Che cos’è la felicità per un bambino peruviano?

La felicità l’abbiamo vista in tante sfaccettature: dai piccoli doni da noi portati, che racchiudevano materiale scolastico, ai giochi regalati dalla scuola, alle risposte date alle nostre domande. L’abbiamo vista attraverso minuscoli particolari che ormai noi europei ignoriamo, ma che ci fanno capire molte cose: per fare un esempio, i bambini non hanno avuto la smania di scartare i regali che gli erano stati donati, perché dovevano tornare a casa e sistemarli giustamente sotto l’albero! Cosa particolare è inoltre il fatto che, per loro, è fondamentale la famiglia. Senza battere ciglio, quando gli abbiamo chiesto cosa fosse la cosa secondo loro più importante al mondo, tutti (intervistati singolarmente, quindi senza aver ascoltato le risposte altrui) hanno risposto una sola cosa: la famiglia. Felicità per quei bambini significa anche “solo” avere una famiglia unita, dove fratelli e sorelle si aiutano tra loro e aiutano gli altri. Sono rientrata con una visione differente di ciò che mi circonda.

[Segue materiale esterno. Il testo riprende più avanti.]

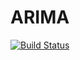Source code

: # ARIMA

[![Build Status](https://travis-ci.org/colintbowers/ARIMA.jl.svg?branch=master)](https://travis-ci.org/colintbowers/ARIMA.jl)
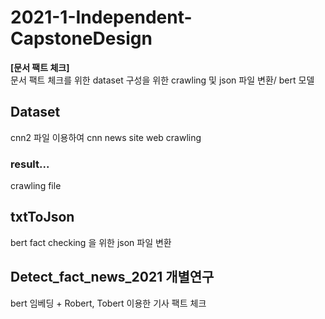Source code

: # 2021-1-Independent-CapstoneDesign

**[문서 팩트 체크]**  
문서 팩트 체크를 위한 dataset 구성을 위한 crawling 및 json 파일 변환/ bert 모델

## Dataset
cnn2 파일 이용하여 cnn news site web crawling

### result...
crawling file

## txtToJson
bert fact checking 을 위한 json 파일 변환

## Detect_fact_news_2021 개별연구
bert 임베딩 + Robert, Tobert 이용한 기사 팩트 체크 
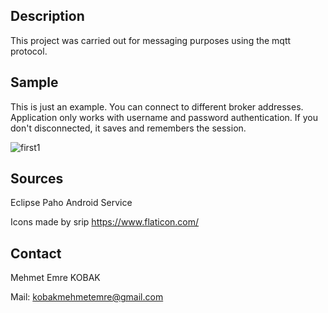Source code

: ## Description
This project was carried out for messaging purposes using the mqtt protocol.

## Sample

This is just an example. You can connect to different broker addresses. Application only works with username and password authentication. If you don't disconnected, it saves and remembers the session.

![first1](https://user-images.githubusercontent.com/48598966/137734066-481e046c-80ec-4108-bf37-bffa339ccb57.PNG)










## Sources
Eclipse Paho Android Service

Icons made by srip https://www.flaticon.com/

## Contact
Mehmet Emre KOBAK

Mail: kobakmehmetemre@gmail.com



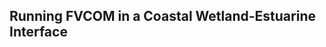 Running FVCOM in a Coastal Wetland-Estuarine Interface
-----------------------------------------------------





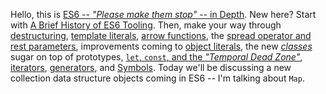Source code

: Hello, this is [ES6 -- _"Please make them stop"_ -- in Depth][1]. New here? Start with [A Brief History of ES6 Tooling][2]. Then, make your way through [destructuring][3], [template literals][4], [arrow functions][5], the [spread operator and rest parameters][6], improvements coming to [object literals][7], the new [_classes_][8] sugar on top of prototypes, [`let`, `const`, and the _"Temporal Dead Zone"_][9], [iterators][10], [generators][11], and [Symbols][12]. Today we'll be discussing a new collection data structure objects coming in ES6 -- I'm talking about `Map`.

[1]: /articles/tagged/es6-in-depth
[2]: /articles/a-brief-history-of-es6-tooling
[3]: /articles/es6-destructuring-in-depth
[4]: /articles/es6-template-strings-in-depth
[5]: /articles/es6-arrow-functions-in-depth
[6]: /articles/es6-spread-and-butter-in-depth
[7]: /articles/es6-object-literal-features-in-depth
[8]: /articles/es6-classes-in-depth
[9]: /articles/es6-let-const-and-temporal-dead-zone-in-depth
[10]: /articles/es6-iterators-in-depth
[11]: /articles/es6-generators-in-depth
[12]: /articles/es6-symbols-in-depth
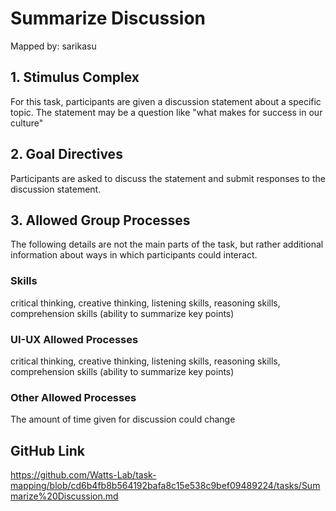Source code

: # Summarize Discussion

Mapped by: sarikasu 

## 1. Stimulus Complex 
For this task, participants are given a discussion statement about a specific topic. The statement may be a question like "what makes for success in our culture"

## 2. Goal Directives 
Participants are asked to discuss the statement and submit responses to the discussion statement.

## 3. Allowed Group Processes 
The following details are not the main parts of the task, but rather additional information about ways in which participants could interact.

### Skills 
critical thinking, creative thinking, listening skills, reasoning skills, comprehension skills (ability to summarize key points)

### UI-UX Allowed Processes
critical thinking, creative thinking, listening skills, reasoning skills, comprehension skills (ability to summarize key points)

### Other Allowed Processes
The amount of time given for discussion could change

## GitHub Link 
https://github.com/Watts-Lab/task-mapping/blob/cd6b4fb8b564192bafa8c15e538c9bef09489224/tasks/Summarize%20Discussion.md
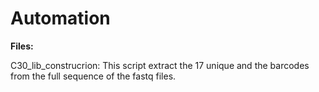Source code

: # Automation

**Files:**

C30_lib_construcrion: 
This script extract the 17 unique and the barcodes from the full sequence of the fastq files. 
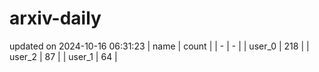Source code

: # arxiv-daily
updated on 2024-10-16 06:31:23
| name | count |
| - | - |
| user_0 | 218 |
| user_2 | 87 |
| user_1 | 64 |
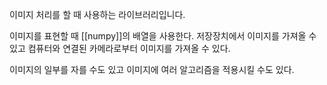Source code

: 이미지 처리를 할 때 사용하는 라이브러리입니다.

이미지를 표현할 때 [[numpy]]의 배열을 사용한다.
저장장치에서 이미지를 가져올 수 있고
컴퓨터와 연결된 카메라로부터 이미지를 가져올 수 있다.

이미지의 일부를 자를 수도 있고
이미지에 여러 알고리즘을 적용시킬 수도 있다.

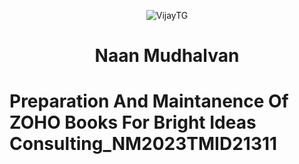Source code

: <p align="center">
  <img src="https://graph.org/file/37cd67bab9bcd37f40a35.jpg" alt="VijayTG">
</p>
<h1 align="center">
  <b>Naan Mudhalvan</b>
</h1>

# Preparation And Maintanence Of ZOHO Books For Bright Ideas Consulting_NM2023TMID21311
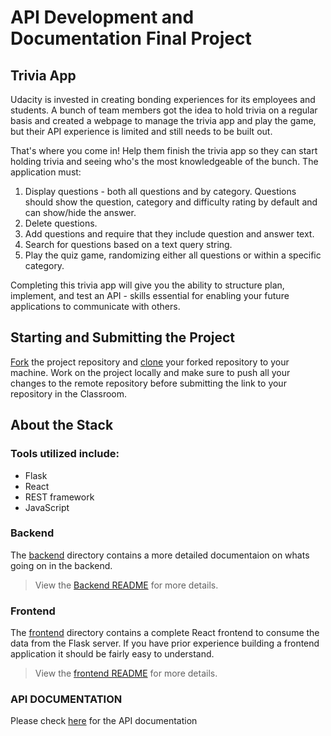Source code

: # API Development and Documentation Final Project

## Trivia App

Udacity is invested in creating bonding experiences for its employees and students. A bunch of team members got the idea to hold trivia on a regular basis and created a webpage to manage the trivia app and play the game, but their API experience is limited and still needs to be built out.

That's where you come in! Help them finish the trivia app so they can start holding trivia and seeing who's the most knowledgeable of the bunch. The application must:

1. Display questions - both all questions and by category. Questions should show the question, category and difficulty rating by default and can show/hide the answer.
2. Delete questions.
3. Add questions and require that they include question and answer text.
4. Search for questions based on a text query string.
5. Play the quiz game, randomizing either all questions or within a specific category.

Completing this trivia app will give you the ability to structure plan, implement, and test an API - skills essential for enabling your future applications to communicate with others.

## Starting and Submitting the Project

[Fork](https://help.github.com/en/articles/fork-a-repo) the project repository and [clone](https://help.github.com/en/articles/cloning-a-repository) your forked repository to your machine. Work on the project locally and make sure to push all your changes to the remote repository before submitting the link to your repository in the Classroom.

## About the Stack
### Tools utilized include:
* Flask
* React
* REST framework
* JavaScript

### Backend

The [backend](./backend) directory contains a more detailed documentaion on whats going on in the backend.

> View the [Backend README](./backend/README.md) for more details.

### Frontend

The [frontend](./frontend) directory contains a complete React frontend to consume the data from the Flask server. If you have prior experience building a frontend application it should be fairly easy to understand.

> View the [frontend README](./frontend/README.md) for more details.

### API DOCUMENTATION

Please check [here]() for the API documentation

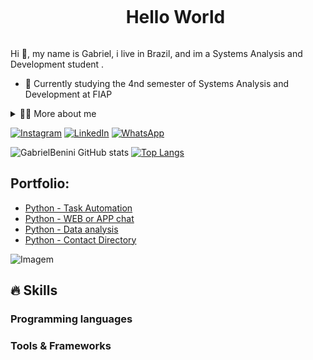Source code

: <!--título-->
<div id="user-content-toc">
  <ul align="center">
    <summary><h1 style="display: inline-block">Hello World</h1></summary>
</div>

<!-- Presentation -->
<p>
  Hi 👋, my name is Gabriel, i live in Brazil, and im a Systems Analysis and Development student .

  - 🌱 Currently studying the 4nd semester of Systems Analysis and Development at FIAP 

</p>

<!-- Dropdown -->
<details>
  <summary>👨‍💻 More about me </summary>

  - 💬 I'm 22 years old, currently living in Americana - SP. I have advanced English, and knowledge in HTML, CSS, Python .

  - ⚡ Passionate about technology, I love studying, and always acquiring new knowledge! I believe that our personal interests contribute to a more accurate perception of things and to solving problems . 
</details>

<!-- Links -->
[![Instagram](https://img.shields.io/badge/Instagram-E4405F?style=for-the-badge&logo=instagram&logoColor=white)](https://www.instagram.com/gabriel_benini/)
[![LinkedIn](https://img.shields.io/badge/LinkedIn-0077B5?style=for-the-badge&logo=linkedin&logoColor=white)](https://www.linkedin.com/in/gabriel-benini-78bb2b271/)
[![WhatsApp](https://img.shields.io/badge/WhatsApp-25D366?style=for-the-badge&logo=whatsapp&logoColor=white)](https://wa.me/5519983060132)

<!-- GithubStats -->
![GabrielBenini GitHub stats](https://github-readme-stats.vercel.app/api?username=GabrielBenini&show_icons=true&theme=radical)
[![Top Langs](https://github-readme-stats.vercel.app/api/top-langs/?username=GabrielBenini&show_icons=true&theme=radical)](https://github.com/anuraghazra/github-readme-stats)

<!-- Portfolio -->
## Portfolio:
- [Python - Task Automation](https://github.com/GabrielBenini/Automacao-De-Tarefas)
- [Python - WEB or APP chat](https://github.com/GabrielBenini/Chat-Web-E-App)
- [Python - Data analysis](https://github.com/GabrielBenini/Analise-De-Dados)
- [Python - Contact Directory](https://github.com/GabrielBenini/Agenda-De-Contatos)

<!-- GIF -->
<p align="left">
  <img align="center" src="https://github.com/VariableBee/VariableBee/assets/77739311/4e9f41af-6b57-49a7-b15a-74322e96b4d7" alt="Imagem">
</p>

## 🔥 Skills
<!-- Skills: Programming Languages -->
  <div style="flex-basis: 48%;">
    <h3>Programming languages</h3>
   
  </div>
  
  <!-- Skills: Tools & Frameworks -->
  <div style="flex-basis: 48%;">
    <h3>Tools & Frameworks</h3>
     
  </div>
  
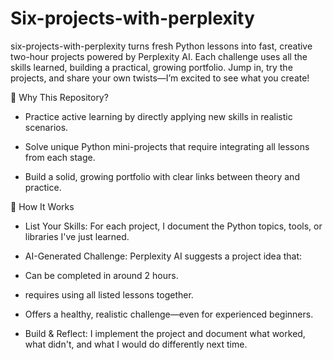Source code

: # Six-projects-with-perplexity
six-projects-with-perplexity turns fresh Python lessons into fast, creative two-hour projects powered by Perplexity AI. Each challenge uses all the skills learned, building a practical, growing portfolio. Jump in, try the projects, and share your own twists—I’m excited to see what you create!

🚀 Why This Repository?

- Practice active learning by directly applying new skills in realistic scenarios.

- Solve unique Python mini-projects that require integrating all lessons from each stage.

- Build a solid, growing portfolio with clear links between theory and practice.

🧰 How It Works

- List Your Skills: For each project, I document the Python topics, tools, or libraries I've just learned.

- AI-Generated Challenge: Perplexity AI suggests a project idea that:

- Can be completed in around 2 hours.

- requires using all listed lessons together.

- Offers a healthy, realistic challenge—even for experienced beginners.

- Build & Reflect: I implement the project and document what worked, what didn't, and what I would do differently next time.
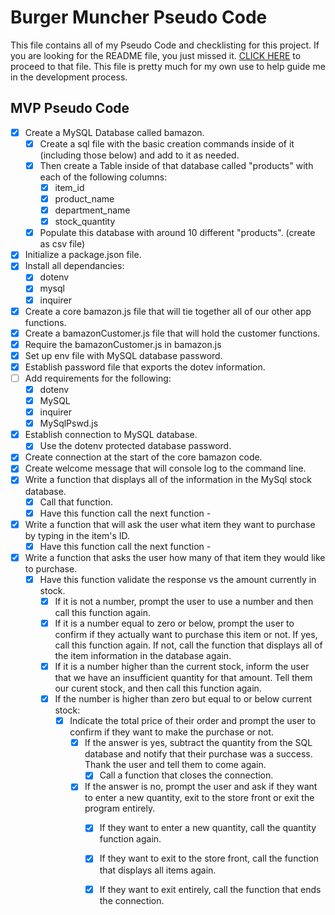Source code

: # Burger Muncher Pseudo Code
This file contains all of my Pseudo Code and checklisting for this project. If you are looking for the README file, you just missed it. [CLICK HERE](https://github.com/Druidan/burger-muncher/blob/master/README.md) to proceed to that file. This file is pretty much for my own use to help guide me in the development process. 

## MVP Pseudo Code
- [X] Create a MySQL Database called bamazon.
  - [X] Create a sql file with the basic creation commands inside of it (including those below) and add to it as needed.
  - [X] Then create a Table inside of that database called "products" with each of the following columns:
    - [X] item_id
    - [X] product_name
    - [X] department_name
    - [X] stock_quantity
  - [X] Populate this database with around 10 different "products". (create as csv file)
- [X] Initialize a package.json file.
- [X] Install all dependancies:
  - [X] dotenv
  - [X] mysql
  - [X] inquirer
- [X] Create a core bamazon.js file that will tie together all of our other app functions.
- [X] Create a bamazonCustomer.js file that will hold the customer functions.
- [X] Require the bamazonCustomer.js in bamazon.js
- [X] Set up env file with MySQL database password.
- [X] Establish password file that exports the dotev information.
- [ ] Add requirements for the following:
  - [X] dotenv
  - [X] MySQL
  - [X] inquirer
  - [X] MySqlPswd.js
- [X] Establish connection to MySQL database.
  - [X] Use the dotenv protected database password.
- [X] Create connection at the start of the core bamazon code.
- [X] Create welcome message that will console log to the command line.
- [X] Write a function that displays all of the information in the MySql stock database.
  - [X] Call that function.
  - [X] Have this function call the next function -  
- [X] Write a function that will ask the user what item they want to purchase by typing in the item's ID.
  - [X] Have this function call the next function - 
- [X] Write a function that asks the user how many of that item they would like to purchase.
  - [X] Have this function validate the response vs the amount currently in stock.
    - [X] If it is not a number, prompt the user to use a number and then call this function again.
    - [X] If it is a number equal to zero or below, prompt the user to confirm if they actually want to purchase this item or not. If yes, call this function again. If not, call the function that displays all of the item information in the database again.
    - [X] If it is a number higher than the current stock, inform the user that we have an insufficient quantity for that amount. Tell them our curent stock, and then call this function again.
    - [X] If the number is higher than zero but equal to or below current stock:
      - [X] Indicate the total price of their order and prompt the user to confirm if they want to make the purchase or not.
        - [X] If the answer is yes, subtract the quantity from the SQL database and notify that their purchase was a success. Thank the user and tell them to come again. 
          - [X] Call a function that closes the connection.
        - [X] If the answer is no, prompt the user and ask if they want to enter a new quantity, exit to the store front or exit the program entirely.
          - [X] If they want to enter a new quantity, call the quantity function again.
          - [X] If they want to exit to the store front, call the function that displays all items again.
          - [X] If they want to exit entirely, call the function that ends the connection.


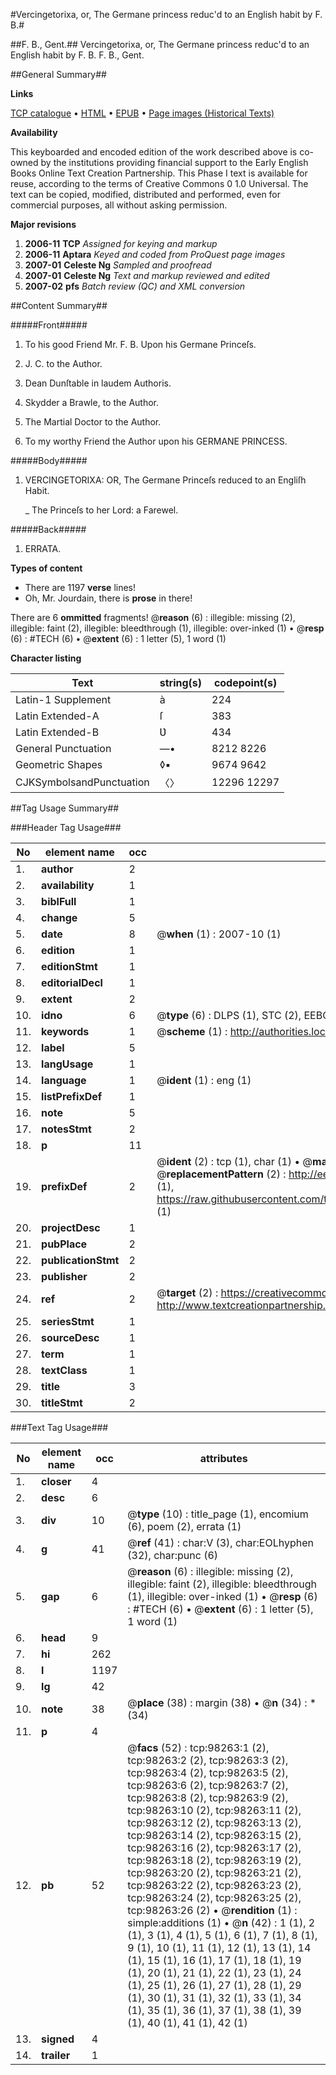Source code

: #Vercingetorixa, or, The Germane princess reduc'd to an English habit by F. B.#

##F. B., Gent.##
Vercingetorixa, or, The Germane princess reduc'd to an English habit by F. B.
F. B., Gent.

##General Summary##

**Links**

[TCP catalogue](http://www.ota.ox.ac.uk/tcp/)  • 
[HTML](http://tei.it.ox.ac.uk/tcp/Texts-HTML/free/A30/A30833.html)  • 
[EPUB](http://tei.it.ox.ac.uk/tcp/Texts-EPUB/free/A30/A30833.epub) • 
[Page images (Historical Texts)](https://data.historicaltexts.jisc.ac.uk/view?pubId=eebo-13170022e&pageId=eebo-13170022e-98263-1)

**Availability**

This keyboarded and encoded edition of the
	       work described above is co-owned by the institutions
	       providing financial support to the Early English Books
	       Online Text Creation Partnership. This Phase I text is
	       available for reuse, according to the terms of Creative
	       Commons 0 1.0 Universal. The text can be copied,
	       modified, distributed and performed, even for
	       commercial purposes, all without asking permission.

**Major revisions**

1. __2006-11__ __TCP__ *Assigned for keying and markup*
1. __2006-11__ __Aptara__ *Keyed and coded from ProQuest page images*
1. __2007-01__ __Celeste Ng__ *Sampled and proofread*
1. __2007-01__ __Celeste Ng__ *Text and markup reviewed and edited*
1. __2007-02__ __pfs__ *Batch review (QC) and XML conversion*

##Content Summary##

#####Front#####

1. To his good Friend
Mr. F. B.
Upon his Germane Princeſs.

1. J. C. to the Author.

1. Dean Dunſtable in laudem Authoris.

1. Skydder a Brawle, to the Author.

1. The Martial Doctor to the Author.

1. To my worthy Friend the Author upon his
GERMANE PRINCESS.

#####Body#####

1. VERCINGETORIXA:
OR,
The Germane Princeſs reduced to an
Engliſh Habit.

    _ The Princeſs to her Lord: a Farewel.

#####Back#####

1. ERRATA.

**Types of content**

  * There are 1197 **verse** lines!
  * Oh, Mr. Jourdain, there is **prose** in there!

There are 6 **ommitted** fragments! 
 @__reason__ (6) : illegible: missing (2), illegible: faint (2), illegible: bleedthrough (1), illegible: over-inked (1)  •  @__resp__ (6) : #TECH (6)  •  @__extent__ (6) : 1 letter (5), 1 word (1)

**Character listing**


|Text|string(s)|codepoint(s)|
|---|---|---|
|Latin-1 Supplement|à|224|
|Latin Extended-A|ſ|383|
|Latin Extended-B|Ʋ|434|
|General Punctuation|—•|8212 8226|
|Geometric Shapes|◊▪|9674 9642|
|CJKSymbolsandPunctuation|〈〉|12296 12297|

##Tag Usage Summary##

###Header Tag Usage###

|No|element name|occ|attributes|
|---|---|---|---|
|1.|__author__|2||
|2.|__availability__|1||
|3.|__biblFull__|1||
|4.|__change__|5||
|5.|__date__|8| @__when__ (1) : 2007-10 (1)|
|6.|__edition__|1||
|7.|__editionStmt__|1||
|8.|__editorialDecl__|1||
|9.|__extent__|2||
|10.|__idno__|6| @__type__ (6) : DLPS (1), STC (2), EEBO-CITATION (1), OCLC (1), VID (1)|
|11.|__keywords__|1| @__scheme__ (1) : http://authorities.loc.gov/ (1)|
|12.|__label__|5||
|13.|__langUsage__|1||
|14.|__language__|1| @__ident__ (1) : eng (1)|
|15.|__listPrefixDef__|1||
|16.|__note__|5||
|17.|__notesStmt__|2||
|18.|__p__|11||
|19.|__prefixDef__|2| @__ident__ (2) : tcp (1), char (1)  •  @__matchPattern__ (2) : ([0-9\-]+):([0-9IVX]+) (1), (.+) (1)  •  @__replacementPattern__ (2) : http://eebo.chadwyck.com/downloadtiff?vid=$1&page=$2 (1), https://raw.githubusercontent.com/textcreationpartnership/Texts/master/tcpchars.xml#$1 (1)|
|20.|__projectDesc__|1||
|21.|__pubPlace__|2||
|22.|__publicationStmt__|2||
|23.|__publisher__|2||
|24.|__ref__|2| @__target__ (2) : https://creativecommons.org/publicdomain/zero/1.0/ (1), http://www.textcreationpartnership.org/docs/. (1)|
|25.|__seriesStmt__|1||
|26.|__sourceDesc__|1||
|27.|__term__|1||
|28.|__textClass__|1||
|29.|__title__|3||
|30.|__titleStmt__|2||


###Text Tag Usage###

|No|element name|occ|attributes|
|---|---|---|---|
|1.|__closer__|4||
|2.|__desc__|6||
|3.|__div__|10| @__type__ (10) : title_page (1), encomium (6), poem (2), errata (1)|
|4.|__g__|41| @__ref__ (41) : char:V (3), char:EOLhyphen (32), char:punc (6)|
|5.|__gap__|6| @__reason__ (6) : illegible: missing (2), illegible: faint (2), illegible: bleedthrough (1), illegible: over-inked (1)  •  @__resp__ (6) : #TECH (6)  •  @__extent__ (6) : 1 letter (5), 1 word (1)|
|6.|__head__|9||
|7.|__hi__|262||
|8.|__l__|1197||
|9.|__lg__|42||
|10.|__note__|38| @__place__ (38) : margin (38)  •  @__n__ (34) : * (34)|
|11.|__p__|4||
|12.|__pb__|52| @__facs__ (52) : tcp:98263:1 (2), tcp:98263:2 (2), tcp:98263:3 (2), tcp:98263:4 (2), tcp:98263:5 (2), tcp:98263:6 (2), tcp:98263:7 (2), tcp:98263:8 (2), tcp:98263:9 (2), tcp:98263:10 (2), tcp:98263:11 (2), tcp:98263:12 (2), tcp:98263:13 (2), tcp:98263:14 (2), tcp:98263:15 (2), tcp:98263:16 (2), tcp:98263:17 (2), tcp:98263:18 (2), tcp:98263:19 (2), tcp:98263:20 (2), tcp:98263:21 (2), tcp:98263:22 (2), tcp:98263:23 (2), tcp:98263:24 (2), tcp:98263:25 (2), tcp:98263:26 (2)  •  @__rendition__ (1) : simple:additions (1)  •  @__n__ (42) : 1 (1), 2 (1), 3 (1), 4 (1), 5 (1), 6 (1), 7 (1), 8 (1), 9 (1), 10 (1), 11 (1), 12 (1), 13 (1), 14 (1), 15 (1), 16 (1), 17 (1), 18 (1), 19 (1), 20 (1), 21 (1), 22 (1), 23 (1), 24 (1), 25 (1), 26 (1), 27 (1), 28 (1), 29 (1), 30 (1), 31 (1), 32 (1), 33 (1), 34 (1), 35 (1), 36 (1), 37 (1), 38 (1), 39 (1), 40 (1), 41 (1), 42 (1)|
|13.|__signed__|4||
|14.|__trailer__|1||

Il fotoreporter Sergio Melis, in merito non solo all’esperienza appena trascorsa in Sud America, ma anche a quanto di immateriale e spirituale questo viaggio ha trasmesso alla sua persona, commenta”seguendo da vicino i bambini lavoratori organizzati, mi sono subito reso conto che, prima di ogni altra cosa, questo percorso è per loro una formazione, una base fondamentale per quello che sarà il loro futuro, al di là del progetto che svolgono durante questi anni. A fine laboratorio gestiscono con maturità i loro guadagni e ne organizzano un nuovo reinvestimento. L’impatto con l’atmosfera surreale delle favelas – aggiunge – ti rimane impresso: da questa esperienza mi porto dietro gli sguardi dei bambini, spesso tristi per la consapevolezza della loro condizione di vita e la loro maturità precoce nel vedere il lavoro come sostentamento. Mi hanno sorpreso apprezzando le piccole cose della vita e quando gli si illuminavano gli occhi parlando della loro famiglia, cosa a cui tengono di più. Una volta conquistata la loro fiducia, entri a far parte della loro comunità, e non ti fanno sentire lontano dal mondo in cui vivono.”